[Opening Passage shown section]

Check your portfolio daily and you'll see red half the time — because stocks move in random walks at short intervals. Check quarterly and the picture gets clearer. Check annually and it looks distinctly different: mostly gains interspersed with occasional drops.
CNBC, Bloomberg, and financial Twitter exist to convince you to check constantly. That frequent checking directly correlates with worse investment behavior. A 2022 study tracked investors who checked portfolios daily vs. quarterly. The daily checkers traded 4x more often and earned 2% less annually. The news made them worse investors.
The Research
Shlomo Benartzi and Richard Thaler's "myopic loss aversion" research showed that investors who see frequent portfolio updates experience exaggerated emotional responses to losses. Their behavior suffers even though the underlying portfolios are identical.
Terry Odean's 1999 study tracked 66,000 investor accounts. Those who traded most frequently underperformed by 6.5% per year. Trading frequency correlates with news consumption.
Recent research by Vanguard: investors who checked accounts daily had 2-4% lower annualized returns than investors who checked quarterly or less often. Same assets, same time periods, different consumption patterns.
Why News Is Harmful
Financial news is optimized for attention, not accuracy. Headlines trend toward urgency, fear, and drama. "Market crashes 2%" gets more clicks than "Market has normal random fluctuation."
The incentive structure:
- Cable news: advertising revenue requires viewers
- Viewers need fear or excitement
- Therefore: coverage amplifies both
- Therefore: viewers believe markets are more dangerous and volatile than they are
The signal-to-noise ratio in financial news is terrible. For every useful insight, there are 50 hot takes that don't add information.
The Specific Sources
CNBC: optimized for ratings. Every market move is "breaking news." Guests predict rather than inform.
Bloomberg TV: slightly better than CNBC but similar incentives.
Financial Twitter (FinTwit): mix of actual experts and loud amateurs. Impossible to distinguish without being an expert yourself.
Jim Cramer: 25-year track record of bad stock picks that look bold but underperform index funds.
YouTube personal finance channels: income-driven (clicks, courses). Incentive to create drama.
What to Consume Instead
If you want to learn:
- Bogleheads forum and wiki
- Morningstar research (free portions)
- Books by Bogle, Swedroe, Bernstein
- Academic papers (when accessible)
These sources prioritize accuracy over engagement. They won't make you panic during crashes because they don't have attention-maximizing incentives.
The Information Diet
For most investors, the optimal financial news consumption is:
- Zero daily news
- One quarterly review of personal portfolio vs. targets
- Annual check of general market context (roughly where things are)

[Closing Passage shown section]
[Opening Provided records section]

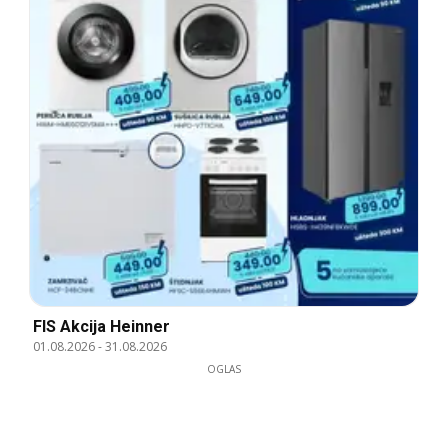
FIS Akcija Heinner
01.08.2026
-
31.08.2026
OGLAS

[Closing Provided records section]

Study questions →
- 1) In the article on financial news and investing, how many investor accounts did Terry Odean's 1999 study track?
- 2) Carry on the article about financial news and investing from its last line.

Set of answers →
- 1) 66,000

- 2)
- Specific research only when making specific decisions
This requires 10 hours per year. Most investors consume that much in a week.
The Research Showing Just How Bad It Is
A study in the Journal of Behavioral Finance found that investors exposed to market news:
- Were 40% more likely to check portfolios within 24 hours
- Were 25% more likely to make trades
- Were more likely to perceive increased risk even when risk was unchanged
- Reported higher anxiety about their investments
Same assets, same markets, different behavior purely from news exposure.
The Permanent Fix
Delete CNBC from your bookmarks. Uninstall financial news apps. Turn off market news notifications on your phone. Don't follow active market commentators on Twitter.
Replace with automated contributions, annual rebalancing, and quarterly statement review. You'll earn more.
The Counterargument
"But I need to know what's happening in markets." Why? Unless you're actively trading or a professional, daily market knowledge doesn't improve your long-term outcomes.
For most investors, "market dropped 15% this week" doesn't require any action. Your target allocation handles it automatically. Knowing about it mostly just makes you anxious.
The Evidence
Warren Buffett doesn't have a Bloomberg terminal at home. Charlie Munger read history and biology more than market news. Jack Bogle famously said "my ideas are stupidly simple" — and didn't need news to execute them.
The most successful long-term investors ignore daily news. They read less, trade less, and earn more. Not because they're more patient, but because they structured their lives to avoid the information that triggers bad decisions.
You can do the same. Quietly. Without anyone knowing you stopped caring about the S&P 500's daily moves. Your returns will improve as a result.